PAGE EXTRACT –
□ □ □ □ □ □ □

Friday, October 21, 2005

The Office: For Once, a Pleasant Surprise

After bingeing on Ricky Gervais and "The Office" DCDs whilst on a recent trip to Australia (this was between rugby games and seafood and traveling and the beach and all that), I returned to the U.S. hungry for more, though with very pale and limp memories of the U.S. version that debuted last year. Then I saw and loved Steve Carrell in the "40-year-old virgin" and decided what the hell, I'd give the U.S. version of "The Office" one more shot.

If you haven't done the same, I recommend that you do. It is funny and memorable and poignant. After the 40YOV attained sleeper hit status, maybe NBC decided to give the writers a longer leash or something, because this season is unbelievable. (Kudos NBC, Earl and The Office are nothing like Friends...and thank God for that.)

The best thing about the office is that the characters are actually like people everyone in my demographic knows, but distilled, like very old, very thick vinegar. Dwight Shrute, the office's pasty and earnestly loyal blowhard and suckup, is priceless. Sample line: "She has everything I'm looking for: milky skin, straight teeth, large breasts. But not for me, for our children. The Shrutes produce very thirsty babies." Steve Carrell as Michael Scott is cringe-worthy as a weak, ineffectual, dim boss who just wants to be loved. But he humanizes the character so much -- watching him hand out candy to kids on Halloween from his stark, lonely condo after their office party flopped was heartbreaking -- that you just wish he was even the tiniest bit lovable. My favorites, though, are John Krasinski as the sarcastic yet kind office racounteur who manages to inject some fun into the drudgery, Jim, and Jenna Fischer as the long-suffering and unfortunately-engaged Pam. I feel like they're really playing up the attraction between those two characters more than they did in the UK version, but it rings really true, and the chemistry feels so real. You can almost feel the buzz and electricity between those two coming off the screen and you're really rooting for them, though there's no way the writers are going to let us off easy like some slut on prom night. No, they'll tease. And tease.

□ □ □ □ □ □ □

LISTED RECORDS –
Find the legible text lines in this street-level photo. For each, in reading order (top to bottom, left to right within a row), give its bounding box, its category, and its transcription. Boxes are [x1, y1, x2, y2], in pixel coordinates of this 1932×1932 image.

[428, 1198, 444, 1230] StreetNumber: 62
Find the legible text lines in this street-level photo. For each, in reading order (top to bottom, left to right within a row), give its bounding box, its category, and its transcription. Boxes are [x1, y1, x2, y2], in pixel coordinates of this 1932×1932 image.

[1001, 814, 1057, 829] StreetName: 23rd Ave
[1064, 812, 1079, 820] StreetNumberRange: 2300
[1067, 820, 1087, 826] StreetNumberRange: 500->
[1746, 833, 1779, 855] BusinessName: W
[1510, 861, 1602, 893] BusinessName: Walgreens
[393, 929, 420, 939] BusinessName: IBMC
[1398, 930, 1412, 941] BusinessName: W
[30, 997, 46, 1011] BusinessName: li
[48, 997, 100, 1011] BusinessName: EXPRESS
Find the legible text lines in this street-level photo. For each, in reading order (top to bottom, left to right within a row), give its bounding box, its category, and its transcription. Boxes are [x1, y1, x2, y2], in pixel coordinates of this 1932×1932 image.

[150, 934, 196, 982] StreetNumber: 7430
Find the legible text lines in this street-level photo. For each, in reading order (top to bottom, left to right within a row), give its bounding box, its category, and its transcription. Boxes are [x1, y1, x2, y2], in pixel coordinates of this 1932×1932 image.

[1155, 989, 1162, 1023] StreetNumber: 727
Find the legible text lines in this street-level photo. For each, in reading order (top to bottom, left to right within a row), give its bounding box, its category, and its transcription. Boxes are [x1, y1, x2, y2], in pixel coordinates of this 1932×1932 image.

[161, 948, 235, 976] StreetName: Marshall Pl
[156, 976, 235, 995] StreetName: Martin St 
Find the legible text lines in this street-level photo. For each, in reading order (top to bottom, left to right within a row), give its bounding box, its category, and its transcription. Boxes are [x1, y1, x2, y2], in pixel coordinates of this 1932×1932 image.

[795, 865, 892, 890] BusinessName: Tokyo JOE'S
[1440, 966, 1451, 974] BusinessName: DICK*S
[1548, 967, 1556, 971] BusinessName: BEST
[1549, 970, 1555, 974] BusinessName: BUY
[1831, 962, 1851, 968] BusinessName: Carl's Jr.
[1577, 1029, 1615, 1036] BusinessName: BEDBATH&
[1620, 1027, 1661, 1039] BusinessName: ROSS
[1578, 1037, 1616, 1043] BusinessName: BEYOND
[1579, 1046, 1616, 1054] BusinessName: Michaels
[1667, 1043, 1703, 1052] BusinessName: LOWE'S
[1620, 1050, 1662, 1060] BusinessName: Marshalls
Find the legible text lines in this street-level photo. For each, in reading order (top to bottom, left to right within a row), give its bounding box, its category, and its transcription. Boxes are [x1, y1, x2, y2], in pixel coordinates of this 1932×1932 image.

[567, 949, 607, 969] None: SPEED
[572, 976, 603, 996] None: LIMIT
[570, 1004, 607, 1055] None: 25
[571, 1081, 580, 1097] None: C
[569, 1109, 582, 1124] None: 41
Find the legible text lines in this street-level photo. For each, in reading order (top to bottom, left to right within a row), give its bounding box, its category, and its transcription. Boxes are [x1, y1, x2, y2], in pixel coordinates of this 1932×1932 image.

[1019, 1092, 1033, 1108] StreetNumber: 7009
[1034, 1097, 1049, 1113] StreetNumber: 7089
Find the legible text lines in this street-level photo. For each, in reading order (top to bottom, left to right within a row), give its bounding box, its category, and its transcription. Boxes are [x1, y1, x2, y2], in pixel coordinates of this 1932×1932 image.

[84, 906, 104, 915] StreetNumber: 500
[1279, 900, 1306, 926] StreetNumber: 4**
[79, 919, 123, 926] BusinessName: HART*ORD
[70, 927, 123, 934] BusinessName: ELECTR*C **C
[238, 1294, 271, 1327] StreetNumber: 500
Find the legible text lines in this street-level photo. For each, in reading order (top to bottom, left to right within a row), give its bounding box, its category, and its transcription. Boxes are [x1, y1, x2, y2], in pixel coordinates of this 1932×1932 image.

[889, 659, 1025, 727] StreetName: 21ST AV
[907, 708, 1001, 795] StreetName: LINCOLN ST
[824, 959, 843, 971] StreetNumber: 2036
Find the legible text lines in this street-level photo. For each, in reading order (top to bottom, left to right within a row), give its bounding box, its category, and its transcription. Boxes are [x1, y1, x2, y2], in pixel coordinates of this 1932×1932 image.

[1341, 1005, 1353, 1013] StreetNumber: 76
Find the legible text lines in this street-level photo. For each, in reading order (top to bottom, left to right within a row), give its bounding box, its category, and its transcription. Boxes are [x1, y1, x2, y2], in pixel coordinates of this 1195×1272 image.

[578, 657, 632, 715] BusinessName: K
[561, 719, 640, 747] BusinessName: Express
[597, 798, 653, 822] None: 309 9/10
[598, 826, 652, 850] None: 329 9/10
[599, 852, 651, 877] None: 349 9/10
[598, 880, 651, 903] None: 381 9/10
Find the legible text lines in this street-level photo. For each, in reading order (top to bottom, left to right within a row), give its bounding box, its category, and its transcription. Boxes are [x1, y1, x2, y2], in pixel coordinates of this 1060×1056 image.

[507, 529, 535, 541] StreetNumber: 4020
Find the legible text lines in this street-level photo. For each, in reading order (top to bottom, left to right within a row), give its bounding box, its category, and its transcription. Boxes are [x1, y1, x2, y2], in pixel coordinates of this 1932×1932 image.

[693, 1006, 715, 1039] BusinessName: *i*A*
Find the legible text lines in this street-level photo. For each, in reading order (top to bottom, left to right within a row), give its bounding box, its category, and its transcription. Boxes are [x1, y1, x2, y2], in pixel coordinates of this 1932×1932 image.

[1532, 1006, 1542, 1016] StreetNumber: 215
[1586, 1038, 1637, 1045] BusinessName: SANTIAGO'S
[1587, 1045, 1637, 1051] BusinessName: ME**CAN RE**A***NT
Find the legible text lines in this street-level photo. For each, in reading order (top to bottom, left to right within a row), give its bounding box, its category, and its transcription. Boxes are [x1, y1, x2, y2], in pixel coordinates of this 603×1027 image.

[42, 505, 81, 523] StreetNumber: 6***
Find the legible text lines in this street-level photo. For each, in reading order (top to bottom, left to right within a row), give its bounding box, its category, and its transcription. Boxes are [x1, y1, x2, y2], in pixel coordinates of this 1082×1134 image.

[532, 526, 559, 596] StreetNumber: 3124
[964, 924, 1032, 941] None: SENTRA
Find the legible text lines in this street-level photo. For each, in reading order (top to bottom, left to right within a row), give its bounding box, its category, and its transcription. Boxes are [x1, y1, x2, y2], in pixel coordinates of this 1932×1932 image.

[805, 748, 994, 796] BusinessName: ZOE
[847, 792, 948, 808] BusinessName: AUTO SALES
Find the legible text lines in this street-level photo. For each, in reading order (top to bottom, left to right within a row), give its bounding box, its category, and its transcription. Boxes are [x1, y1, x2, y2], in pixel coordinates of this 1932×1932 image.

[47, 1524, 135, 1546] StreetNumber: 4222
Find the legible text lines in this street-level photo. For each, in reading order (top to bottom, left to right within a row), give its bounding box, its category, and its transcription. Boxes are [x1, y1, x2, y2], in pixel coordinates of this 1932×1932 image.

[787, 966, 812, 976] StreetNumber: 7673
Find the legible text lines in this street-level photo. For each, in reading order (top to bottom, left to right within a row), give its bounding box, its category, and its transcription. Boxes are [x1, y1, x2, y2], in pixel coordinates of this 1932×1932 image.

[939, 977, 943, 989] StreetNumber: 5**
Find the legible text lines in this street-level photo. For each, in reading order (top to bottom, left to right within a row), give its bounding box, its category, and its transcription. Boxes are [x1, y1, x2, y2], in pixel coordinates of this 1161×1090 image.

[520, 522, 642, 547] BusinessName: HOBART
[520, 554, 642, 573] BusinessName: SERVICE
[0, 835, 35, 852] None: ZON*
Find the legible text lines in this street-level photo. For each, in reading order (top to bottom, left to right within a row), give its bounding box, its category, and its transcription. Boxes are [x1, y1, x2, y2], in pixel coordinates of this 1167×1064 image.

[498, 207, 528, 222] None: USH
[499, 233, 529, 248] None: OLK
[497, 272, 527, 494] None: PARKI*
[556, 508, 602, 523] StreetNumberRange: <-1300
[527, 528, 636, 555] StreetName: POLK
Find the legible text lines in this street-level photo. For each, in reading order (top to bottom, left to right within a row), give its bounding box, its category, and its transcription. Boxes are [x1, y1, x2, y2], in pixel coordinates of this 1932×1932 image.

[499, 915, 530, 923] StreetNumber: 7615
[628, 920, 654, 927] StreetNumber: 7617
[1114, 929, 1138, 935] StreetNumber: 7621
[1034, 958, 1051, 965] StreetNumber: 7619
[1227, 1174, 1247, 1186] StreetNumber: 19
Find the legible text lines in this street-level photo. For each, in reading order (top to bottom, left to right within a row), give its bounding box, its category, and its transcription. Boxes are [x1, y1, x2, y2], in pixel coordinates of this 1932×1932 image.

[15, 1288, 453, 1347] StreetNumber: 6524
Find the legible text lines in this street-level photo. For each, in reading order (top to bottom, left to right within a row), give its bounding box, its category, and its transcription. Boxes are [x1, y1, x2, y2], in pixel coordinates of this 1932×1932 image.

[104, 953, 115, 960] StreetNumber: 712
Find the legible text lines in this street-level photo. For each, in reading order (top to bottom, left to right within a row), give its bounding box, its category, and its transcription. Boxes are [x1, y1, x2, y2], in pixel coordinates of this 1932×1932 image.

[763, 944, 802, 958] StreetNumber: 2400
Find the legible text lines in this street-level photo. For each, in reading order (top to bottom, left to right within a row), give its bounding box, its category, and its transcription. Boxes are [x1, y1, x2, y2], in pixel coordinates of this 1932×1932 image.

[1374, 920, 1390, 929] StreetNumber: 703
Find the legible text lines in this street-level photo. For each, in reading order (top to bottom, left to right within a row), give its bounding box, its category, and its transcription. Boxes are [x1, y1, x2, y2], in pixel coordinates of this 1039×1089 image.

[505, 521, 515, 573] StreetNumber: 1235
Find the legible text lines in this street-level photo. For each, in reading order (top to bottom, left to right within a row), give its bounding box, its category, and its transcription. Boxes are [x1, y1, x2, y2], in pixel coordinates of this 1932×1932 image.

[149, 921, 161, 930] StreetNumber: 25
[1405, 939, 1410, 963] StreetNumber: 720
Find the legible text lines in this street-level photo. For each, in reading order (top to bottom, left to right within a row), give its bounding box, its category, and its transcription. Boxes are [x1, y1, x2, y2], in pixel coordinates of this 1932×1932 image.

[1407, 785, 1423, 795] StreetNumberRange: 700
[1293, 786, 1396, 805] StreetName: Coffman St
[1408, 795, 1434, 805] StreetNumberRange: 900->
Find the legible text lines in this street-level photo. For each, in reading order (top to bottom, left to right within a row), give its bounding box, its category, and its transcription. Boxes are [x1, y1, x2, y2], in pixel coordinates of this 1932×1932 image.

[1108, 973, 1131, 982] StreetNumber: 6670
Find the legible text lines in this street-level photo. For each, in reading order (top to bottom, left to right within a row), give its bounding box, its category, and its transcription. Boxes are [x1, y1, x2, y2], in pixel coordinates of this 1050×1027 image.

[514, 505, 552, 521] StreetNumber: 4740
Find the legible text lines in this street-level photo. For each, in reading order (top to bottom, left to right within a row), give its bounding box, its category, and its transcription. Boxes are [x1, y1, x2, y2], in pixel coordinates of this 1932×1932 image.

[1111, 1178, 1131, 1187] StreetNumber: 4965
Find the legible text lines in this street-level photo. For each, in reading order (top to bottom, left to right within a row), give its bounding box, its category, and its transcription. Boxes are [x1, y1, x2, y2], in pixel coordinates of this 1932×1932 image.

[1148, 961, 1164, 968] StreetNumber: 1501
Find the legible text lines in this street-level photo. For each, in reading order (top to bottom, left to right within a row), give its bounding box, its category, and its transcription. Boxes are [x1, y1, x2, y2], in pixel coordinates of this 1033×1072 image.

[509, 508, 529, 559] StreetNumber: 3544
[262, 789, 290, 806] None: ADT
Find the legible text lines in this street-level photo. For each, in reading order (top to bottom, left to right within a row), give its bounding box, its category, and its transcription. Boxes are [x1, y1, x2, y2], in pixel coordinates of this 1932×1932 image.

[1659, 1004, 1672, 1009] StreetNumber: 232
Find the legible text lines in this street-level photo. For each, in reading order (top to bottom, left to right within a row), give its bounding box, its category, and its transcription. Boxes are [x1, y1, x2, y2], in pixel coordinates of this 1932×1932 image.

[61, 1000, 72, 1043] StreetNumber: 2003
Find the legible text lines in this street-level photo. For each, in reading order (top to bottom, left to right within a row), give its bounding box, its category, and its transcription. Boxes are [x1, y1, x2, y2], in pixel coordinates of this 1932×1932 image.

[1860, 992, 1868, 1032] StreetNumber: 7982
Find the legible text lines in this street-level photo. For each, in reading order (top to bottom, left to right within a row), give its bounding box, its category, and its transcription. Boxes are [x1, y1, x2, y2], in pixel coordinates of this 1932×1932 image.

□ □ □ □ □ □ □

DIRECTION A –
Transcribe the post about The Office between "The Office: For" and "God for that.)", inclusive.
DIRECTION B –
Does each of these statements agree with the post about The Office? Answer yes or no for each, and quote the words that decide it.
(i) The writer gave the U.S. version of the show another try after seeing Steve Carrell in the "40-year-old virgin."
(ii) The writer feels the attraction between Jim and Pam is played up less than in the UK version.
(iii) Michael Scott is shown handing out candy to kids on Halloween from his condo.

TASK SOLUTION A –
The Office: For Once, a Pleasant Surprise

After bingeing on Ricky Gervais and "The Office" DCDs whilst on a recent trip to Australia (this was between rugby games and seafood and traveling and the beach and all that), I returned to the U.S. hungry for more, though with very pale and limp memories of the U.S. version that debuted last year. Then I saw and loved Steve Carrell in the "40-year-old virgin" and decided what the hell, I'd give the U.S. version of "The Office" one more shot.

If you haven't done the same, I recommend that you do. It is funny and memorable and poignant. After the 40YOV attained sleeper hit status, maybe NBC decided to give the writers a longer leash or something, because this season is unbelievable. (Kudos NBC, Earl and The Office are nothing like Friends...and thank God for that.)

TASK SOLUTION B –
(i) Yes: "Then I saw and loved Steve Carrell in the "40-year-old virgin" and decided what the hell, I'd give the U.S. version of "The Office" one more shot."
(ii) No: "I feel like they're really playing up the attraction between those two characters more than they did in the UK version"
(iii) Yes: "watching him hand out candy to kids on Halloween from his stark, lonely condo after their office party flopped was heartbreaking"